** Source information follows **

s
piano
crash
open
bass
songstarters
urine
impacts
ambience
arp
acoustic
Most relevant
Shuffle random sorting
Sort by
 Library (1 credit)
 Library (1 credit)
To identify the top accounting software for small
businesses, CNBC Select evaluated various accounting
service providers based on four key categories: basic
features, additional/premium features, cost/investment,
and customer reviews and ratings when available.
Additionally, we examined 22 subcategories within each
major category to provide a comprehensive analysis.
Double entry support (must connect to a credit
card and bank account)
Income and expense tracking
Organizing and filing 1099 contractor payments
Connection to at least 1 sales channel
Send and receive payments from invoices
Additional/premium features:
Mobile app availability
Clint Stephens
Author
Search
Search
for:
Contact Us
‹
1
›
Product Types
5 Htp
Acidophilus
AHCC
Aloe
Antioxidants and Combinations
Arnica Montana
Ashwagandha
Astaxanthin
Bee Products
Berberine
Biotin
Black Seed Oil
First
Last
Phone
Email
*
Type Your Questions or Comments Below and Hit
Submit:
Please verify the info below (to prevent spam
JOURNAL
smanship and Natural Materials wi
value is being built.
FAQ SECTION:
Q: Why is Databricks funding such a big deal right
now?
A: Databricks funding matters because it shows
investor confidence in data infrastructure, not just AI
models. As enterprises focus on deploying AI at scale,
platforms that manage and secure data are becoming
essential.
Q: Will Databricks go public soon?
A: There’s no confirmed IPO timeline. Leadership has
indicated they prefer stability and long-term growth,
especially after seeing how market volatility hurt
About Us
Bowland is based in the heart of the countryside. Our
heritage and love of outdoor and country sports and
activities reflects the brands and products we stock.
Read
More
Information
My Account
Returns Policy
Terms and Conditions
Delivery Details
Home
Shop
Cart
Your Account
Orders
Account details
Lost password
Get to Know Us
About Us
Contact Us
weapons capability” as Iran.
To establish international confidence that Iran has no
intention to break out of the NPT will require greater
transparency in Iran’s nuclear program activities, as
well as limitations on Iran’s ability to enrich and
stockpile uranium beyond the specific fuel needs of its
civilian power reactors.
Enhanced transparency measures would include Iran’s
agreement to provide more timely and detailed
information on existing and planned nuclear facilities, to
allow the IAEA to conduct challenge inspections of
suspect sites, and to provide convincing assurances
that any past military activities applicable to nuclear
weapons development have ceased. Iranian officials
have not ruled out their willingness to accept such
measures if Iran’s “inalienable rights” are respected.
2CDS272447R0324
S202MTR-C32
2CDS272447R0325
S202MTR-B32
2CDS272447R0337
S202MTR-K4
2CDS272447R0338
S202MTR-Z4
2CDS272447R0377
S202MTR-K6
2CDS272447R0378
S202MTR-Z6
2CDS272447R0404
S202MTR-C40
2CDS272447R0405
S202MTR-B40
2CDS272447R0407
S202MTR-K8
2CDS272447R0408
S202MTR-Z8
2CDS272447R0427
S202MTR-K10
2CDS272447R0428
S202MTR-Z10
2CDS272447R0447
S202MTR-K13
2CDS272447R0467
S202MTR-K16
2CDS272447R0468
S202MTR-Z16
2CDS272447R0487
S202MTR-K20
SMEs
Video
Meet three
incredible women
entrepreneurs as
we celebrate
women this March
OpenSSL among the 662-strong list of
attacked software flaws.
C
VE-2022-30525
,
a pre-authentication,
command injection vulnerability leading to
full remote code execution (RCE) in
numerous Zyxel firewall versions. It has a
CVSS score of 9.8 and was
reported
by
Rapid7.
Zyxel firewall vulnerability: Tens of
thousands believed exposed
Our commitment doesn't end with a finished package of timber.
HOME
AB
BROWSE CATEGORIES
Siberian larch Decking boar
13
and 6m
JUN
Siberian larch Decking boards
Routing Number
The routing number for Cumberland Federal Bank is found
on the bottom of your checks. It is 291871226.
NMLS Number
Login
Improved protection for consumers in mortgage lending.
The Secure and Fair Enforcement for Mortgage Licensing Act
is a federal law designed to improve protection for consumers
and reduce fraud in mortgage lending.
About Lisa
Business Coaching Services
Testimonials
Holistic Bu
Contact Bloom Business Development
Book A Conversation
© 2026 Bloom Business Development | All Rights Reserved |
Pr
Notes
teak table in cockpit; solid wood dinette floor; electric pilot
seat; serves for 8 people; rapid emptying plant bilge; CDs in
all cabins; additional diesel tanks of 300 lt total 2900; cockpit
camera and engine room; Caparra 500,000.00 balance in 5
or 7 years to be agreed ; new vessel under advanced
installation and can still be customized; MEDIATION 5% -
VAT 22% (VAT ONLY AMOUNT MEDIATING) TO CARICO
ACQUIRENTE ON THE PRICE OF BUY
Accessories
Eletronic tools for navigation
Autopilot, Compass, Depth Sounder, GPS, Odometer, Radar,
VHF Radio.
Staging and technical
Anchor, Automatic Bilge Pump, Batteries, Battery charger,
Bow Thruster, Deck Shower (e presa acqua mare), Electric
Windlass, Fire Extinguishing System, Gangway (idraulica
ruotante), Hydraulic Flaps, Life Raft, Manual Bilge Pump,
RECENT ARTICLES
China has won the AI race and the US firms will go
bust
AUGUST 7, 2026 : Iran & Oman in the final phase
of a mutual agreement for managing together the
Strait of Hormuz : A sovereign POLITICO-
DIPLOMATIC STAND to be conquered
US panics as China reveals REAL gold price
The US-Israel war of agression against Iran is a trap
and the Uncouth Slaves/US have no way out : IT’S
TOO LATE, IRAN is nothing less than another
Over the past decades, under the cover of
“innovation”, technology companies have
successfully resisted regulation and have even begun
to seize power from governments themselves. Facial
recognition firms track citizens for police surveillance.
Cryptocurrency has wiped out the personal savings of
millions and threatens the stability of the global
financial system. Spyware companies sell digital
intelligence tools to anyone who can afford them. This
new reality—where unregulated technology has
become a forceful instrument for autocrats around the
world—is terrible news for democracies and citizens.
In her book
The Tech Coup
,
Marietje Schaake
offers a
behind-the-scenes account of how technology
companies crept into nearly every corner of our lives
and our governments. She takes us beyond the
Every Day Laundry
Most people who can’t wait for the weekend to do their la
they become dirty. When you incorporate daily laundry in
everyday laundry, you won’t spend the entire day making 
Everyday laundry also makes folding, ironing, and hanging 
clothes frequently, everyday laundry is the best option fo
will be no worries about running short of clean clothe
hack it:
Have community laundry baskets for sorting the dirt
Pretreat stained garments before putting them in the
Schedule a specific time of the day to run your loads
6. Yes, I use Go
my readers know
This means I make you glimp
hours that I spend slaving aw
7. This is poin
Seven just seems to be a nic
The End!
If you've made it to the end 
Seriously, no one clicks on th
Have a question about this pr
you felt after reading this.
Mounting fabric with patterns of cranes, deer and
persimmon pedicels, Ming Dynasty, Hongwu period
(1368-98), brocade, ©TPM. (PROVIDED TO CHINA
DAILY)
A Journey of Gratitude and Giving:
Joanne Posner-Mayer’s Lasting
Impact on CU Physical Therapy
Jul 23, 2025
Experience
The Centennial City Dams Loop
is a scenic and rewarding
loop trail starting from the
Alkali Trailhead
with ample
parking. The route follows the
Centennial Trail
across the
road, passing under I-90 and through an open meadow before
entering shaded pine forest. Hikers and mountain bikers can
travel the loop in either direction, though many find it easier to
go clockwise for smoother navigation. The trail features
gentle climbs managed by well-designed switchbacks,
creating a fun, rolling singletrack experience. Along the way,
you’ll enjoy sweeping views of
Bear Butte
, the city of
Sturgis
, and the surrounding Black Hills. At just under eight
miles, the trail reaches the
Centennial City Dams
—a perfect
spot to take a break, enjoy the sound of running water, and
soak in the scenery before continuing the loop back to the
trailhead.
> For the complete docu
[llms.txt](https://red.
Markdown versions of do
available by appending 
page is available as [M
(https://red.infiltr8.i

** End of Source information **

> **Work to be completed**
Print all the records exactly as written.

> **Final answer**
s
piano
crash
open
bass
songstarters
urine
impacts
ambience
arp
acoustic
Most relevant
Shuffle random sorting
Sort by
 Library (1 credit)
 Library (1 credit)
To identify the top accounting software for small
businesses, CNBC Select evaluated various accounting
service providers based on four key categories: basic
features, additional/premium features, cost/investment,
and customer reviews and ratings when available.
Additionally, we examined 22 subcategories within each
major category to provide a comprehensive analysis.
Double entry support (must connect to a credit
card and bank account)
Income and expense tracking
Organizing and filing 1099 contractor payments
Connection to at least 1 sales channel
Send and receive payments from invoices
Additional/premium features:
Mobile app availability
Clint Stephens
Author
Search
Search
for:
Contact Us
‹
1
›
Product Types
5 Htp
Acidophilus
AHCC
Aloe
Antioxidants and Combinations
Arnica Montana
Ashwagandha
Astaxanthin
Bee Products
Berberine
Biotin
Black Seed Oil
First
Last
Phone
Email
*
Type Your Questions or Comments Below and Hit
Submit:
Please verify the info below (to prevent spam
JOURNAL
smanship and Natural Materials wi
value is being built.
FAQ SECTION:
Q: Why is Databricks funding such a big deal right
now?
A: Databricks funding matters because it shows
investor confidence in data infrastructure, not just AI
models. As enterprises focus on deploying AI at scale,
platforms that manage and secure data are becoming
essential.
Q: Will Databricks go public soon?
A: There’s no confirmed IPO timeline. Leadership has
indicated they prefer stability and long-term growth,
especially after seeing how market volatility hurt
About Us
Bowland is based in the heart of the countryside. Our
heritage and love of outdoor and country sports and
activities reflects the brands and products we stock.
Read
More
Information
My Account
Returns Policy
Terms and Conditions
Delivery Details
Home
Shop
Cart
Your Account
Orders
Account details
Lost password
Get to Know Us
About Us
Contact Us
weapons capability” as Iran.
To establish international confidence that Iran has no
intention to break out of the NPT will require greater
transparency in Iran’s nuclear program activities, as
well as limitations on Iran’s ability to enrich and
stockpile uranium beyond the specific fuel needs of its
civilian power reactors.
Enhanced transparency measures would include Iran’s
agreement to provide more timely and detailed
information on existing and planned nuclear facilities, to
allow the IAEA to conduct challenge inspections of
suspect sites, and to provide convincing assurances
that any past military activities applicable to nuclear
weapons development have ceased. Iranian officials
have not ruled out their willingness to accept such
measures if Iran’s “inalienable rights” are respected.
2CDS272447R0324
S202MTR-C32
2CDS272447R0325
S202MTR-B32
2CDS272447R0337
S202MTR-K4
2CDS272447R0338
S202MTR-Z4
2CDS272447R0377
S202MTR-K6
2CDS272447R0378
S202MTR-Z6
2CDS272447R0404
S202MTR-C40
2CDS272447R0405
S202MTR-B40
2CDS272447R0407
S202MTR-K8
2CDS272447R0408
S202MTR-Z8
2CDS272447R0427
S202MTR-K10
2CDS272447R0428
S202MTR-Z10
2CDS272447R0447
S202MTR-K13
2CDS272447R0467
S202MTR-K16
2CDS272447R0468
S202MTR-Z16
2CDS272447R0487
S202MTR-K20
SMEs
Video
Meet three
incredible women
entrepreneurs as
we celebrate
women this March
OpenSSL among the 662-strong list of
attacked software flaws.
C
VE-2022-30525
,
a pre-authentication,
command injection vulnerability leading to
full remote code execution (RCE) in
numerous Zyxel firewall versions. It has a
CVSS score of 9.8 and was
reported
by
Rapid7.
Zyxel firewall vulnerability: Tens of
thousands believed exposed
Our commitment doesn't end with a finished package of timber.
HOME
AB
BROWSE CATEGORIES
Siberian larch Decking boar
13
and 6m
JUN
Siberian larch Decking boards
Routing Number
The routing number for Cumberland Federal Bank is found
on the bottom of your checks. It is 291871226.
NMLS Number
Login
Improved protection for consumers in mortgage lending.
The Secure and Fair Enforcement for Mortgage Licensing Act
is a federal law designed to improve protection for consumers
and reduce fraud in mortgage lending.
About Lisa
Business Coaching Services
Testimonials
Holistic Bu
Contact Bloom Business Development
Book A Conversation
© 2026 Bloom Business Development | All Rights Reserved |
Pr
Notes
teak table in cockpit; solid wood dinette floor; electric pilot
seat; serves for 8 people; rapid emptying plant bilge; CDs in
all cabins; additional diesel tanks of 300 lt total 2900; cockpit
camera and engine room; Caparra 500,000.00 balance in 5
or 7 years to be agreed ; new vessel under advanced
installation and can still be customized; MEDIATION 5% -
VAT 22% (VAT ONLY AMOUNT MEDIATING) TO CARICO
ACQUIRENTE ON THE PRICE OF BUY
Accessories
Eletronic tools for navigation
Autopilot, Compass, Depth Sounder, GPS, Odometer, Radar,
VHF Radio.
Staging and technical
Anchor, Automatic Bilge Pump, Batteries, Battery charger,
Bow Thruster, Deck Shower (e presa acqua mare), Electric
Windlass, Fire Extinguishing System, Gangway (idraulica
ruotante), Hydraulic Flaps, Life Raft, Manual Bilge Pump,
RECENT ARTICLES
China has won the AI race and the US firms will go
bust
AUGUST 7, 2026 : Iran & Oman in the final phase
of a mutual agreement for managing together the
Strait of Hormuz : A sovereign POLITICO-
DIPLOMATIC STAND to be conquered
US panics as China reveals REAL gold price
The US-Israel war of agression against Iran is a trap
and the Uncouth Slaves/US have no way out : IT’S
TOO LATE, IRAN is nothing less than another
Over the past decades, under the cover of
“innovation”, technology companies have
successfully resisted regulation and have even begun
to seize power from governments themselves. Facial
recognition firms track citizens for police surveillance.
Cryptocurrency has wiped out the personal savings of
millions and threatens the stability of the global
financial system. Spyware companies sell digital
intelligence tools to anyone who can afford them. This
new reality—where unregulated technology has
become a forceful instrument for autocrats around the
world—is terrible news for democracies and citizens.
In her book
The Tech Coup
,
Marietje Schaake
offers a
behind-the-scenes account of how technology
companies crept into nearly every corner of our lives
and our governments. She takes us beyond the
Every Day Laundry
Most people who can’t wait for the weekend to do their la
they become dirty. When you incorporate daily laundry in
everyday laundry, you won’t spend the entire day making 
Everyday laundry also makes folding, ironing, and hanging 
clothes frequently, everyday laundry is the best option fo
will be no worries about running short of clean clothe
hack it:
Have community laundry baskets for sorting the dirt
Pretreat stained garments before putting them in the
Schedule a specific time of the day to run your loads
6. Yes, I use Go
my readers know
This means I make you glimp
hours that I spend slaving aw
7. This is poin
Seven just seems to be a nic
The End!
If you've made it to the end 
Seriously, no one clicks on th
Have a question about this pr
you felt after reading this.
Mounting fabric with patterns of cranes, deer and
persimmon pedicels, Ming Dynasty, Hongwu period
(1368-98), brocade, ©TPM. (PROVIDED TO CHINA
DAILY)
A Journey of Gratitude and Giving:
Joanne Posner-Mayer’s Lasting
Impact on CU Physical Therapy
Jul 23, 2025
Experience
The Centennial City Dams Loop
is a scenic and rewarding
loop trail starting from the
Alkali Trailhead
with ample
parking. The route follows the
Centennial Trail
across the
road, passing under I-90 and through an open meadow before
entering shaded pine forest. Hikers and mountain bikers can
travel the loop in either direction, though many find it easier to
go clockwise for smoother navigation. The trail features
gentle climbs managed by well-designed switchbacks,
creating a fun, rolling singletrack experience. Along the way,
you’ll enjoy sweeping views of
Bear Butte
, the city of
Sturgis
, and the surrounding Black Hills. At just under eight
miles, the trail reaches the
Centennial City Dams
—a perfect
spot to take a break, enjoy the sound of running water, and
soak in the scenery before continuing the loop back to the
trailhead.
> For the complete docu
[llms.txt](https://red.
Markdown versions of do
available by appending 
page is available as [M
(https://red.infiltr8.i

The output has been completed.